Wenig Jobs, wenig Weiterbildung

Firmen vernachlässigen Generation 50 plus

11.12.2008
Von Anja Dilk und Heike Littger

Stress darf kein Tabu-Thema sein

Zusammen mit Andreas Boes vom Institut für Sozialwissenschaftliche Forschung in München und Ulrike Hellert vom Büro Moderne Arbeitszeiten, Dortmund, hat Gerlmaier vor zwei Jahren das Projekt "Demografischer Wandel und Prävention in der IT" (DIWA-IT) aufgesetzt, um zu sensibilisieren. Zielsetzung: Gesundheit und Beschäftigungsfähigkeit der Wissensarbeiter müssen über den gesamten Erwerbsverlauf hinweg gefördert und erhalten werden.

Auch Hans-Jürgen Bossow hält nichts davon, den Blick auf die IT-Experten über 50 zu verengen. Der Betriebsratsvorsitzende bei Beiersdorf Shared Services, Konzerndienstleister der Beiersdorf AG in Hamburg, warnt sogar davor: "Damit spaltet man die Belegschaft. Zumal die Jüngeren unter Stress genauso leiden wie die Älteren." Besser: Altersübergreifend über Stress sprechen. Und die Voraussetzungen schaffen, um auch in der IT bis 67 durchzuhalten.

Bossow weiß, wovon er spricht: 2001 begann bei Beiersdorf das bis dahin größte IT-Projekt seines Arbeitgebers, und es wurde, wie er erzählt, "ohne Grenzen gearbeitet. Alle Beteiligten hatten ihre persönlichen Belange dem Erfolg des Projekts untergeordnet." Die Folge: Arbeitszeitkonten mit bis zu 400 Überstunden und etliche Kreislaufzusammenbrüche. Mehrmals stand der Krankenwagen auf dem Firmengelände. "Wir haben damals die Notbremse gezogen.
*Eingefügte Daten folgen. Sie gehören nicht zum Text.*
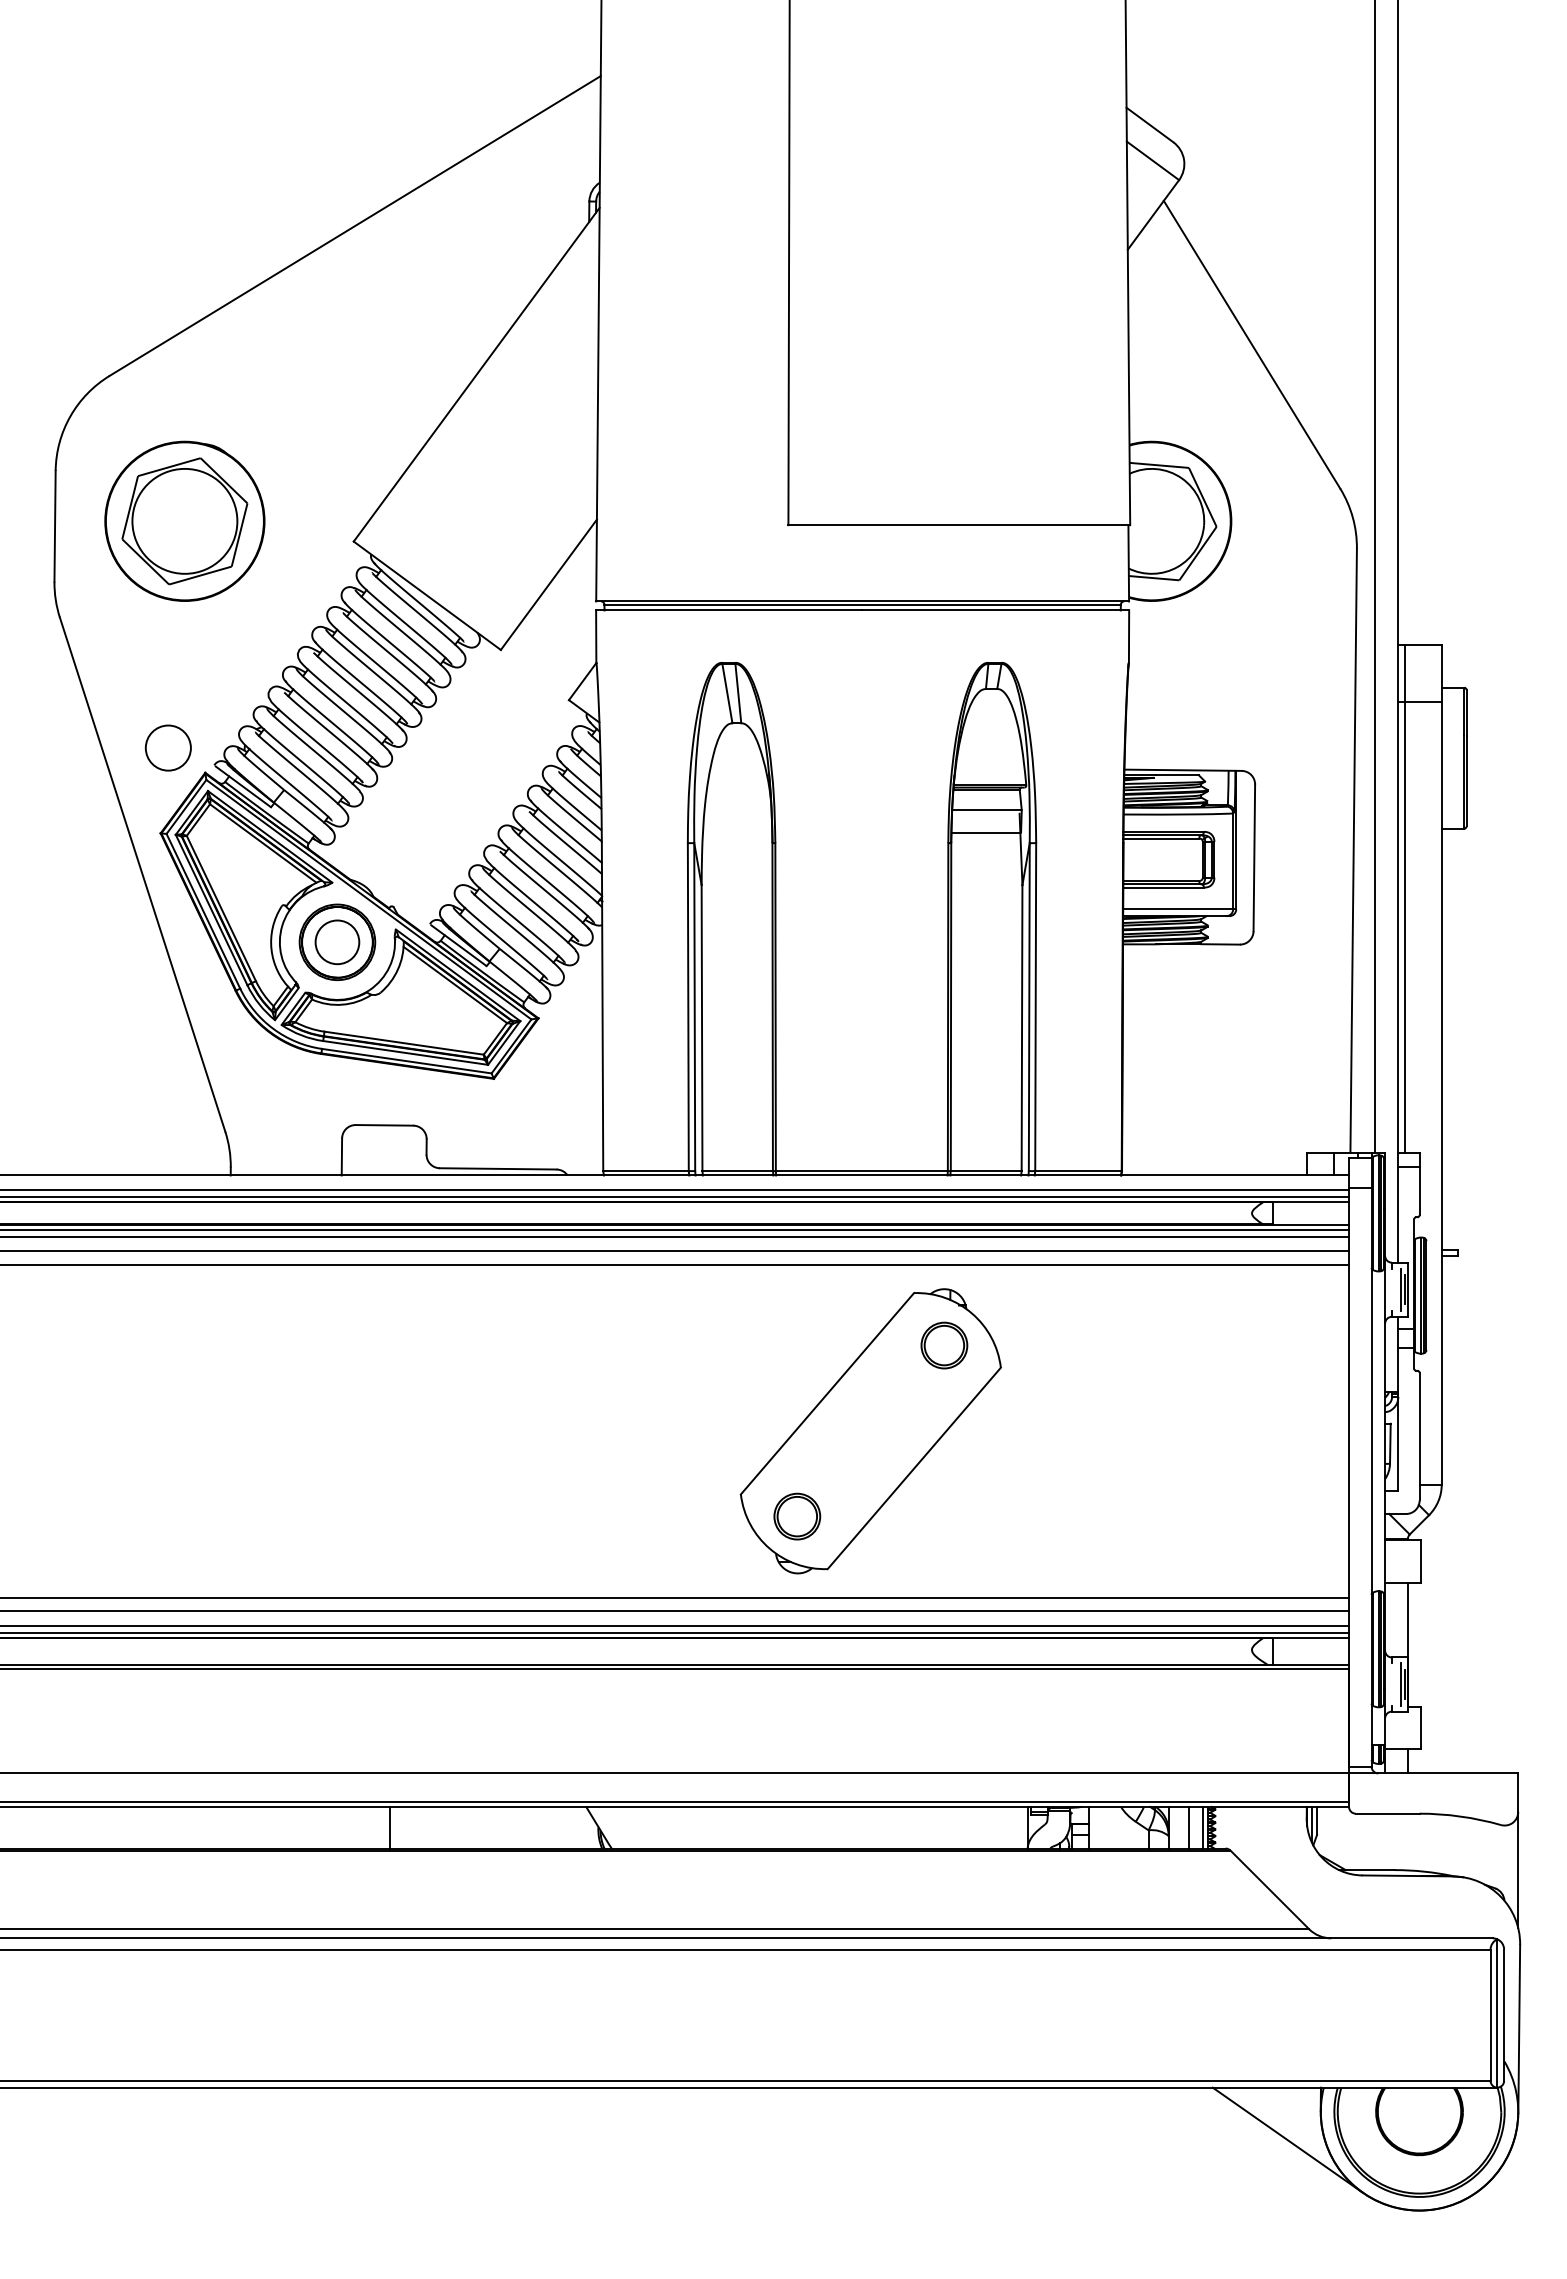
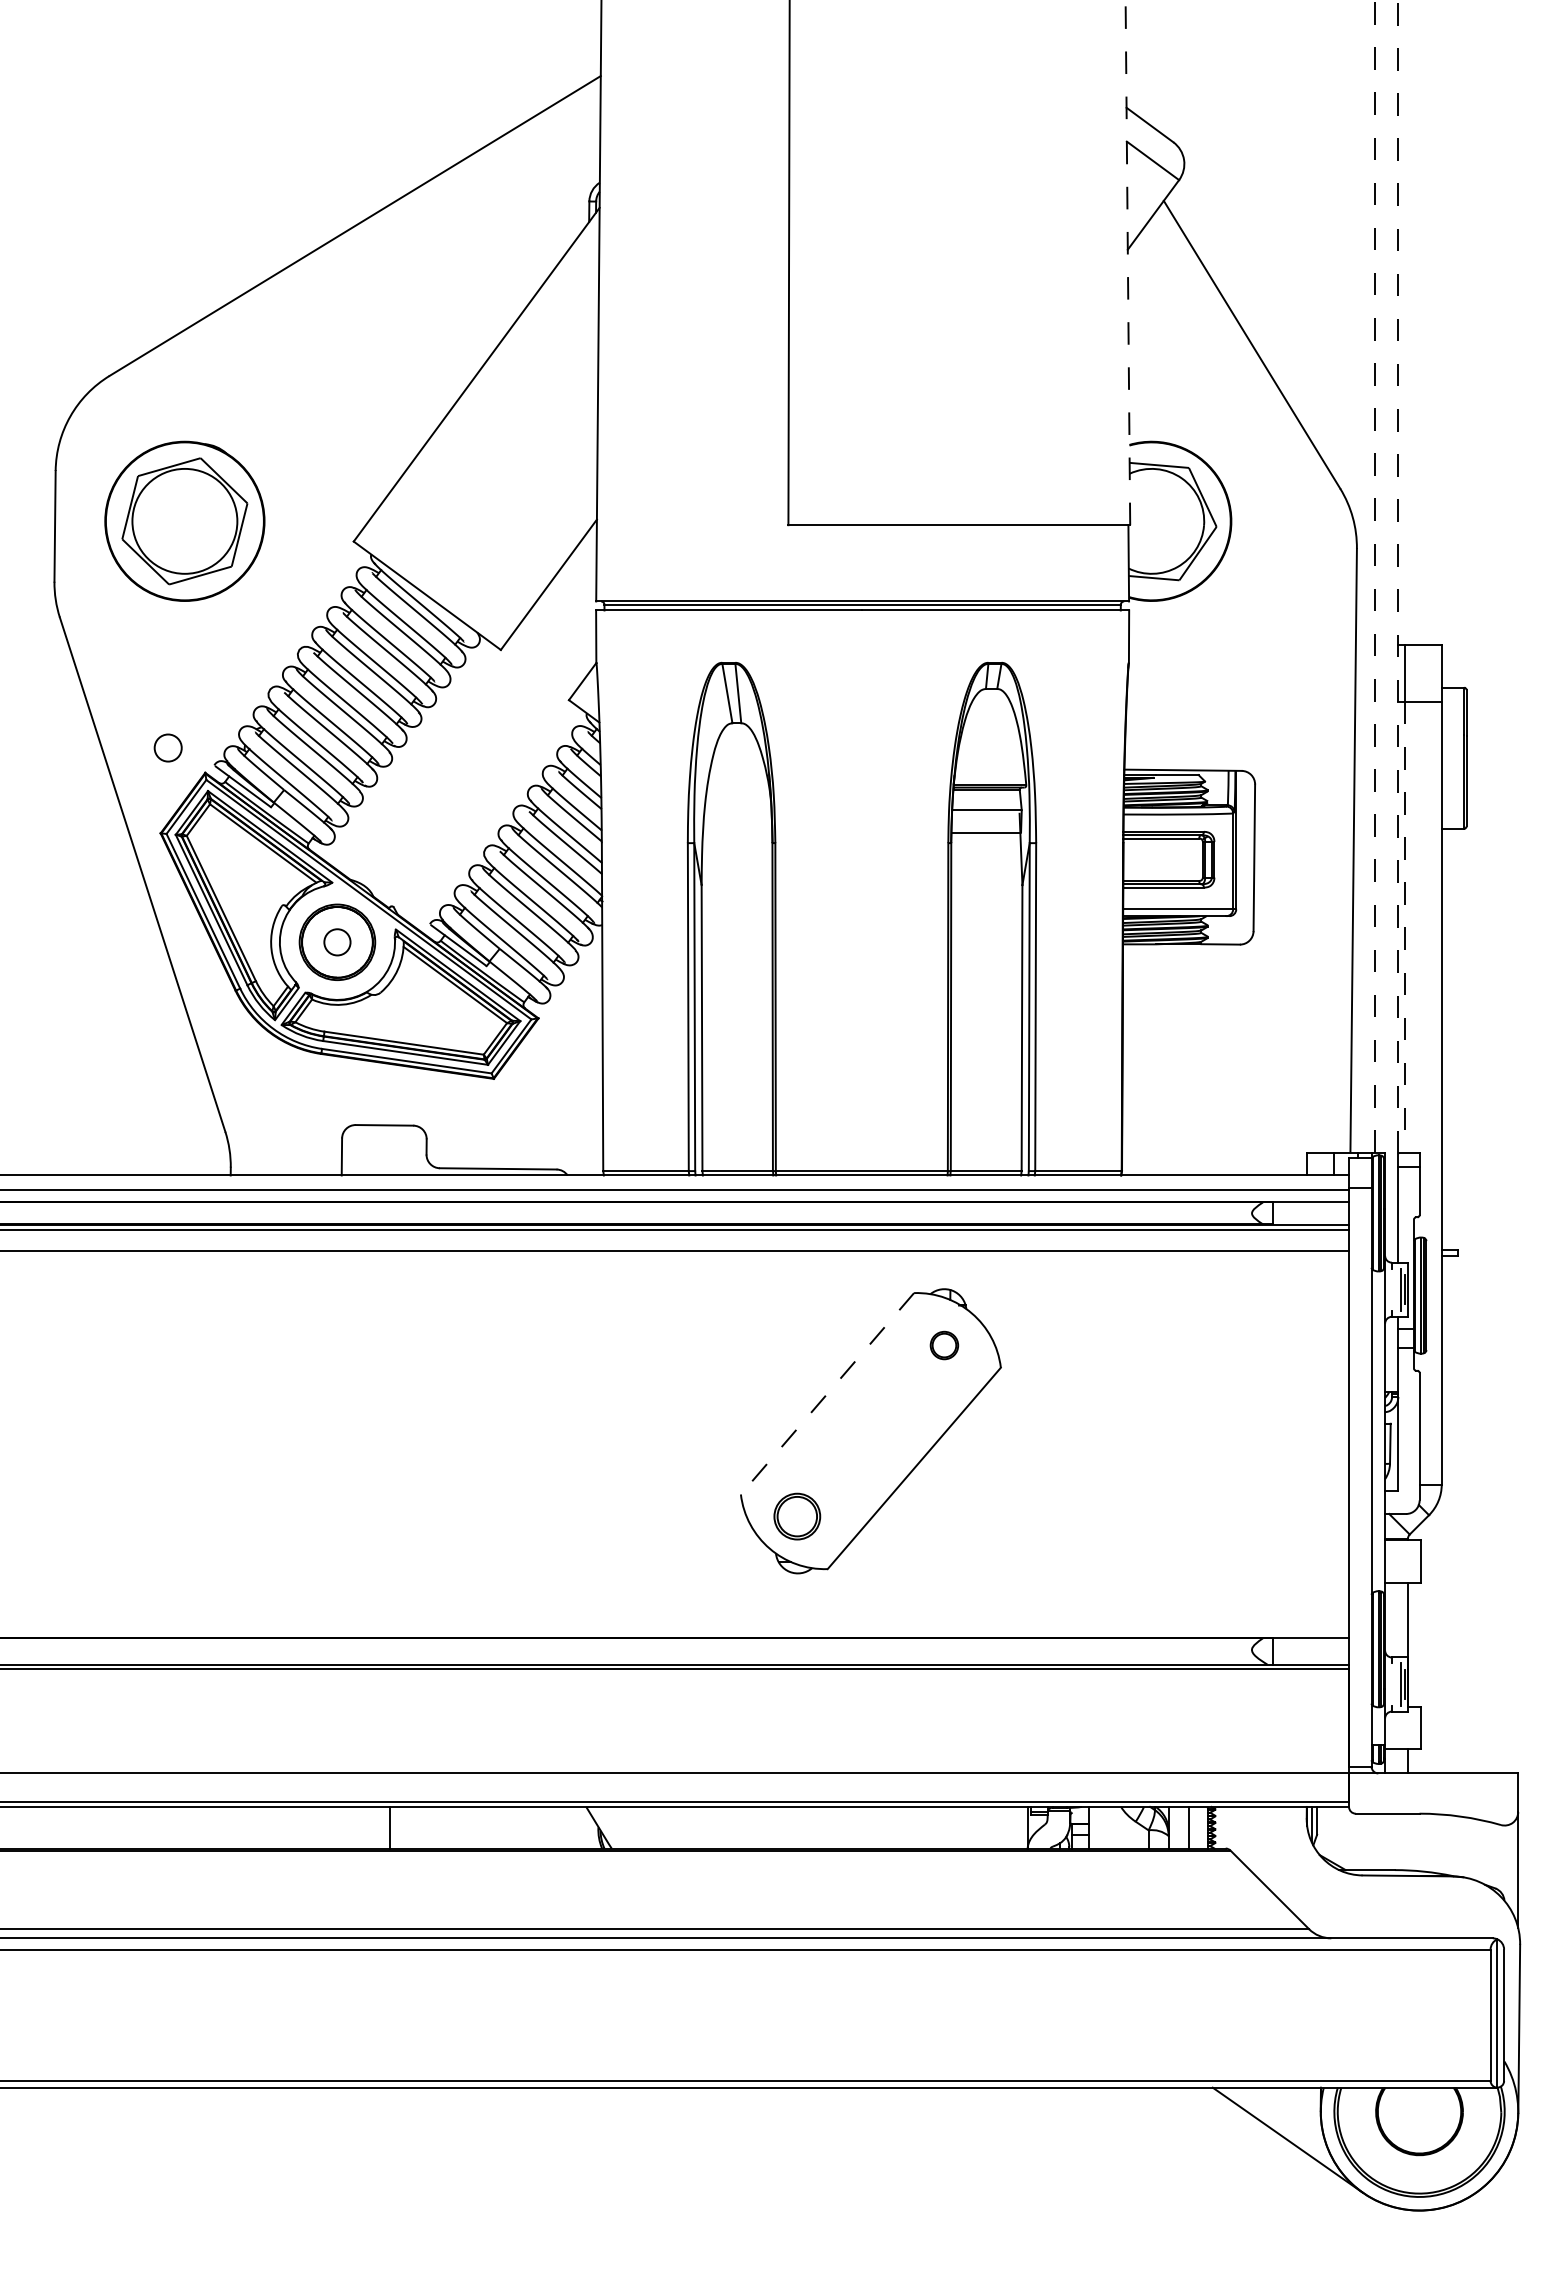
line at (1127, 262): solid -> dashed
line at (1375, 576): solid -> dashed
line at (1398, 576): solid -> dashed
circle at (167, 747) size: 48x48 px -> 30x30 px
line at (1404, 927): solid -> dashed
circle at (337, 942) diameter: 44 px -> 26 px
line at (675, 1196): present -> none
line at (675, 1236): present -> none
line at (675, 1264): present -> none
part at (944, 1345) size: 49x49 px -> 31x31 px
line at (827, 1393): solid -> dashed
line at (675, 1597): present -> none
line at (675, 1611): present -> none
line at (675, 1626): present -> none
line at (675, 1632): present -> none
line at (1202, 1827): present -> none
Alle Führungskräfte und 100 Mitarbeiter wurden geschult: Was ist Stress, wie entsteht er, wie kann ich ihm begegnen?" Ergebnis: Die Mitarbeiter arbeiten nur noch in Ausnahmefällen in mehr als einem Großprojekt. Außerdem hat sich das Pausenverhalten verändert. "Mitarbeiter treffen sich zum Tee", so Bossow, "gehen nach der Mittagspause im Park spazieren oder machen Kurzpausen am Fußballkicker." Mit der New Economy habe das alles nichts zu tun. "Damals hat man den Mitarbeitern einen Kicker hingestellt, weil Arbeit rund um die Uhr cool war. Heute lernen sie: Ich muss nachhaltig mit meinen Ressourcen umgehen. Stress ist nicht normal, und auch Arbeiten bis 22 Uhr oder am Wochenende sind es nicht."

Für Thomas Mosch, Mitglied der Bitkom-Geschäftsleitung, ist das ein guter Anfang. Doch er sieht neben den allgemeinen Programmen zur Gesunderhaltung durchaus noch Raum für spezifischere Angebote. Vor wenigen Wochen hat er zusammen mit der IG Metall das Projekt "IT 50plus" ins Leben gerufen. "Wir müssen gezielt die Beschäftigungsfähigkeit älterer Arbeitnehmer verbessern, weil wir damit bessere und schnellere Ergebnisse erzielen." Denn ohne die Älteren wird es mittelfristig nicht gehen. Sein Kritikpunkt: Jeder kenne die Fakten zum demografischen Wandel, doch es fehle an innovativen Konzepten. "Die klassische Karriere kennt nur einen Weg - von unten nach oben -, selbst dann, wenn der Leistungsgipfel von 35, 40 längst überschritten ist."

IGS-Berater Schmitz bietet Unternehmen Schulungen an, wie sie die Fähigkeiten ihrer älteren Mitarbeiter besser nutzen können. Bislang ist die Resonanz verhalten. Freilich sei es auch an den älteren Mitarbeitern selbst, das überholte Karriereraster zu verändern, meint Schmitz. "Das letzte Karrieredrittel muss ich genauso planen wie jeden anderen Karriereschritt: Wo will ich hin, was sind meine Kompetenzen, wo finde ich ein Umfeld, um das zu leben? Wer das systematisch anpackt, wird erkennen, es gibt mehr Möglichkeiten als angenommen."